Chapitre 10 : Illustration qualitative : les enseignant-e-s parlent de l’ennui

10-1- Contexte et objectifs

10-1-1- Intérêt d’un apport qualitatif

Notre hypothèse intégrative est que l’ennui est un thêma. Les méthodes qualitatives sont bien adaptées pour mettre à jour la dialogicité car elle s’exprime par le langage et la communication. Comme le décrit bien Jodelet : « Un principe fondamental en recherche qualitative est l’attention portée à l’émergence et au déroulement spontané des phénomènes […] Tandis que dans l’expérimentation le chercheur crée les conditions dans lesquelles il va provoquer un phénomène, tandis que le questionnaire impose un cadre (conceptuel, linguisitique, etc.) aux réponses, souvent précontraintes, des personnes interrogées, l’approche qualitative s’efforce de ne pas intervenir sur le cours des choses observées […] » (2003, p. 146).

Nous nous sommes donc interrogée quant à la transmission des représentations, car nous savons comme les enfants y sont sensibles (nous l’avons évoqué au travers des représentations genrées), mais également parce que nous avons pu constater des similitudes en termes d’attribution chez les élèves (Chapitre 6), particulièrement au niveau de variables positionnelles. Les différentes données recueillies ne nous offrent pas la possibilité de creuser plus avant ce premier point, tout comme, nous l’avons souligné, la notion de polyphasie cognitive, ou la coexistence d’un discours professionnel et privé de la part des enseignant-e-s sur l’ennui. Nous avons adapté notre méthodologie au terrain, assez difficile d’accès, et ce pour trois raisons principales, relatives au contexte et à la population. D’abord, un « étranger », pour entrer dans une école, doit passer par la voie hiérarchique et obtenir l’accord du chef d’établissement. Ensuite, une fois cette première étape franchie il faut « convaincre » les enseignant-e-s de participer. Tout au long de ce travail, aucun-e enseignant-e, et ce quel que soit le niveau d’intervention ou la demande formulée, n’est resté-e insensible à la thématique de l’ennui. En revanche, la perdition lors de la proposition d’approfondir le sujet est très importante (le manque de temps est très souvent invoqué). Enfin, il paraît nécessaire si l’on fait référence à l’interactionnisme et le champ des représentations sociales, d’interroger les élèves.
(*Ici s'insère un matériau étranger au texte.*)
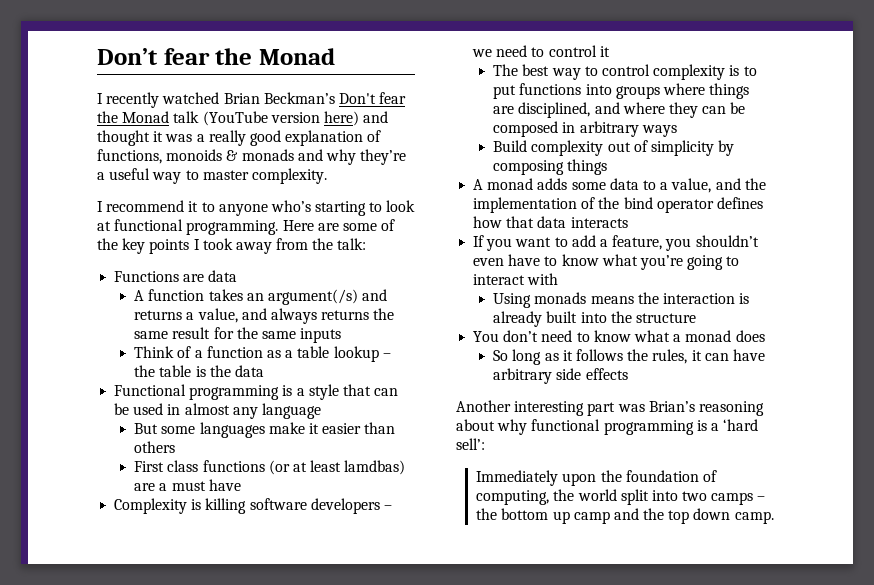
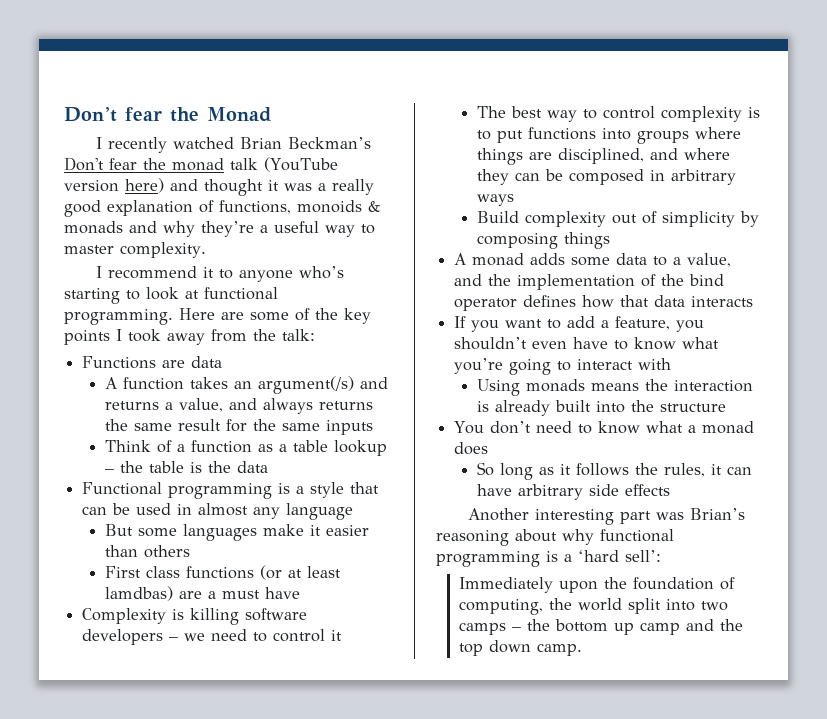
[122,111,170,123] Monad -> [172,158,224,171] monad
Et là encore, les démarches sont très longues, et la perdition de la population s’effectue principalement lors de l’accord des parents pour que leur-s enfant-s participe-nt.

C’est pour ces différentes raisons qu’il nous a paru nécessaire d’approfondir à la fois cette dualité de l’ennui dans le discours même en recueillant la parole des enseignant-e-s, afin d’en confirmer les lignes de forces, souvent ambiguës ; mais également à un niveau plus interactionniste, autour de la transmission des représentations. Pour ce faire, nous avons donc décidé d’interroger des enseignant-e-s qui signalent avoir dans leur classe des élèves qui s’ennuient, et dans une seconde phase, d’interroger ces élèves.